Летом 1970 года двадцать молодых немцев через столицу ГДР улетели в Бейрут, откуда их доставили в Иорданию, в лагерь палестинских боевиков.
Единственная размолвка между «красноармейцами» и палестинцами возникла из-за женщин. В палестинских лагерях мужчины и женщины живут отдельно. Немцев это не устраивало. Немецкие террористки требовали полнейшего равноправия не только в боевой подготовке, но и в интимной жизни.
Из палестинского лагеря они вернулись другими людьми, готовыми стрелять и убивать. Они будут брать заложников и убивать прокуроров, судей и правых политиков. А также грабить банки, угонять автомобили, красть чистые бланки паспортов — для того, чтобы машина террора работала бесперебойно. И они всегда были готовы помочь палестинским боевикам. Некоторые немецкие леваки стали профессионально работать на палестинцев…
Израильтяне использовали западногерманских леваков втемную. Оперативная группа Моссад располагала людьми, которые выдавали себя за арабов. Немцы решили, что имеют дело со своими сторонниками. Они оказывали израильской оперативной группе различные полезные услуги — сообщали адреса палестинцев, обосновавшихся в Западной Европе.
Для начала палестинским боевикам стали звонить по телефону. На хорошем арабском им настоятельно рекомендовали впредь не участвовать в террористических акциях. Звонившие демонстрировали хорошее знание личной жизни боевиков, называли имена их жен, детей. Израильтяне хотели продемонстрировать способность достать любого из боевиков.

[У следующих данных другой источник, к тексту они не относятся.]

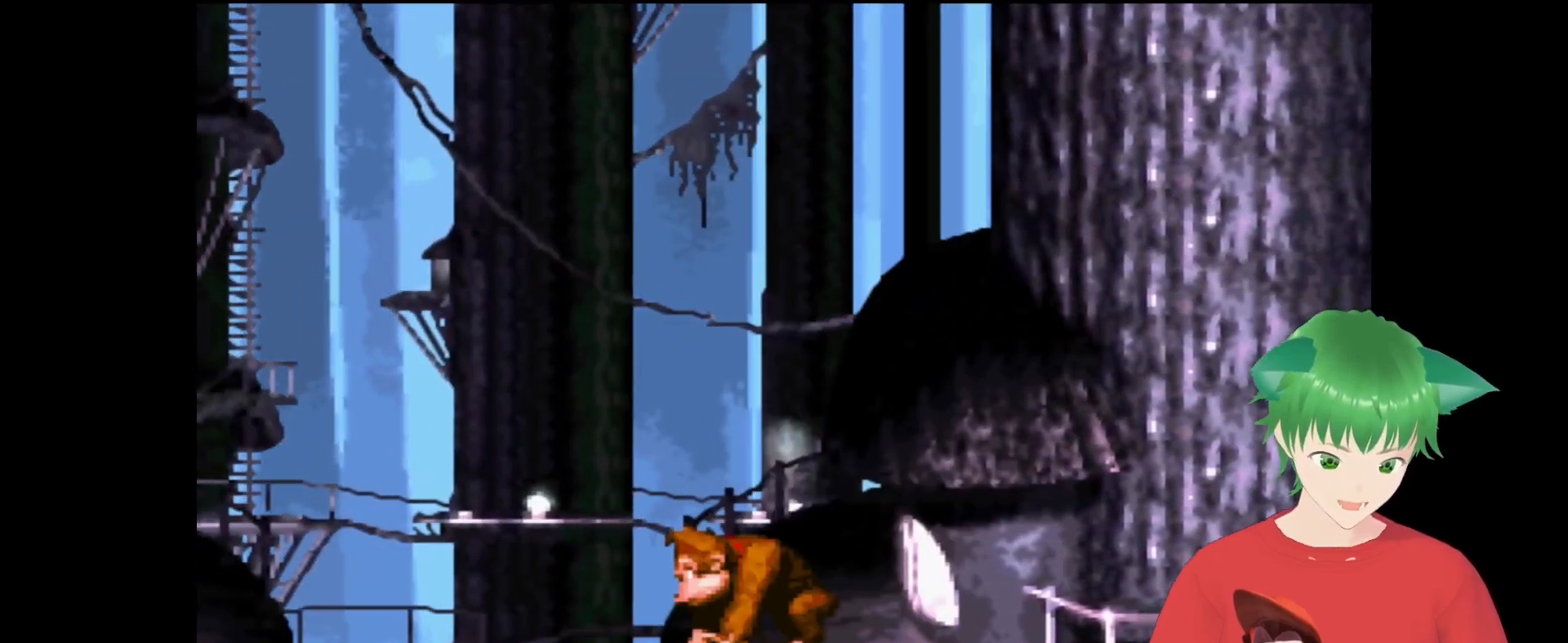
{"buttons": ["B", "Y", "DPAD_UP", "DPAD_RIGHT"], "events": [[233, "DPAD_RIGHT", "down"], [300, "B", "down"], [300, "Y", "down"], [467, "DPAD_UP", "down"]]}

Потом в арабских газетах стали появляться некрологи боевиков, хотя они еще были живы. Это была психологическая подготовка. А уж когда появились статьи о том, что Моссад охотится за участниками теракта в Мюнхене, Организацию освобождения Палестины охватила настоящая паранойя.
РИМ, ОКТЯБРЬ 1972 ГОДА
Первым, всего через одиннадцать дней после мюнхенской трагедии, за убийство израильских спортсменов ответил Ваэль Абу Цвайтер. Он шестнадцать лет жил в Риме и работал в ливийском посольстве переводчиком. Поддерживал отношения со всеми итальянскими политическими партиями.